All in good time

I have this locket, you see. It is nearly 100 years old, is 14k gold and contains a handsome watch which you can only see when you spring open one side of it by depressing the stem. If you are canny enough to find the slight divot in the case, you can spring the other side to reveal this inscription:

To Margaret 
November 10, 1913
from Russell

On the outside of the case is engraved with the letter M, which is convenient for my daughter, because her name is Megan, and one day this locket watch will be hers. The watch was last my grandmother's, who was not Margaret either, but Mary.

We don't know who Margaret and Russell were. 

My grandmother wore it because it was pretty, because she could use the letter M, and because the cryptic inscription seemed so romantic in a way that is only supplied by the imagination, which is a commodity the women of my family have in spades. She did not wear it as a timepiece, because the watch never worked.

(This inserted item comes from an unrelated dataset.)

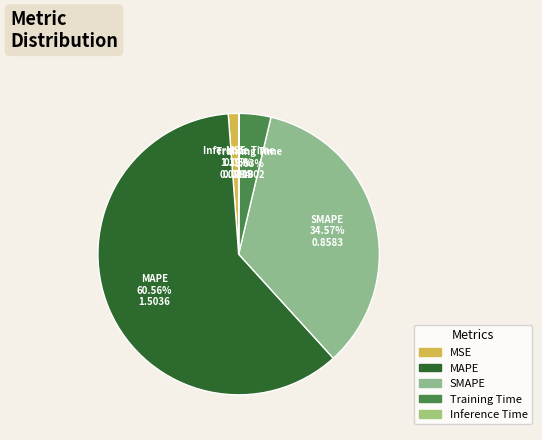

What percentage is NOT represented by SMAPE?

65.4%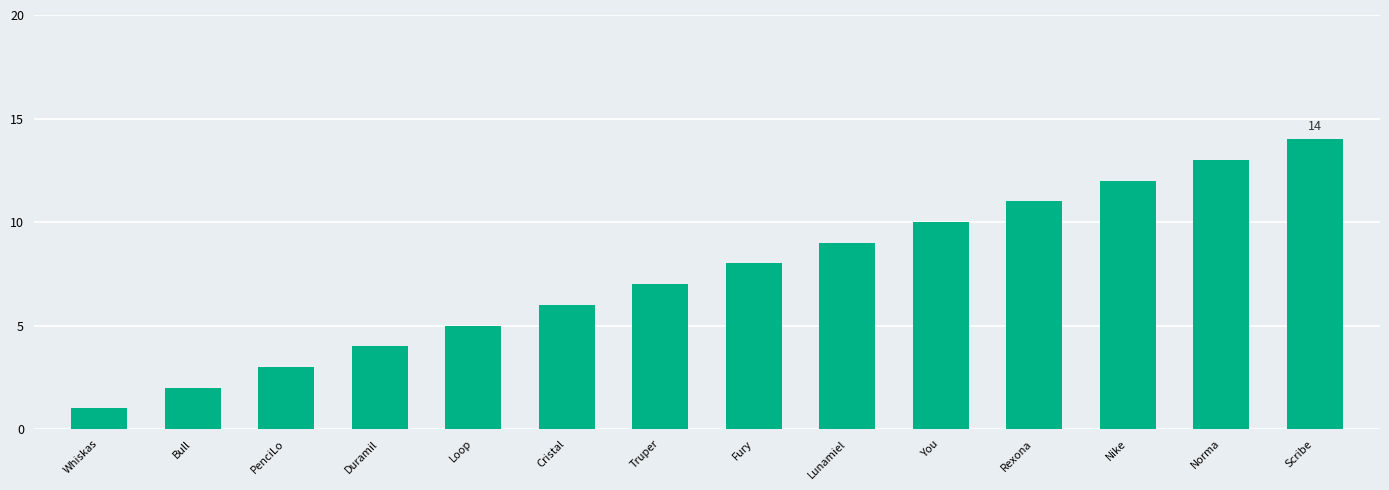

Which has a higher value, Scribe or Lunamiel?

Scribe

When my grandmother passed, and I received this watch, I began wearing it nearly every day because of the connection with her, who was for all practical purposes my mother and my guiding light. I have done this for thirteen years without the watch working, although from time to time I'd fiddle with it just to see.

One afternoon last summer on my lunch hour, I was listening to an audio of Burt Goldman, who along with Uri Geller (The very controversial spoon bending guy) would ask audiences to bring in their broken watches and set them in a pile, and Goldman and Geller would yell WORK! at them, and some did.

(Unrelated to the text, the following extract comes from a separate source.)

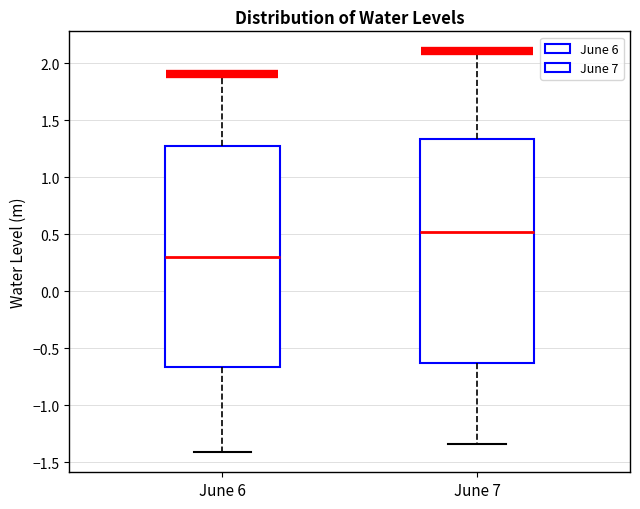

Which box has the lowest median line?

June 6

I was wearing my locket. I put it in my hands and scrunched up my face and yelled WORK! I gave it all my umph.  I felt ridiculous, and caught myself glancing around in case anyone in the parking lot caught me out. 

It didn't work. 

I forgot all about it, in much the same way I conveniently forget about many of the embarrassing little experiments and failures that litter the path of an interesting life - the ones that never make it into the biographies, and that aren't even confessed to spouses, but which do occasionally find their way into blogs under a pseudonym like this one. But I digress..

On November 11, (11-11), I caught up with internet chatter about those two numbers appearing together, and decided since my locket watch didn't work anyway, I'd at least set it to 11:11 as a personal reminder of the spiritual awakening (which a lot of people think noticing 11:11 is all about.)

When next I looked at it, to show it off to someone who admired it, I saw the hands had moved to a different position. I repositioned them again to 11:11, pushed in the stem and then noticed that the second-hand was moving!

I carefully wound the stem just a few twists, and kept checking it throughout the day. 

It has worked beautifully ever since.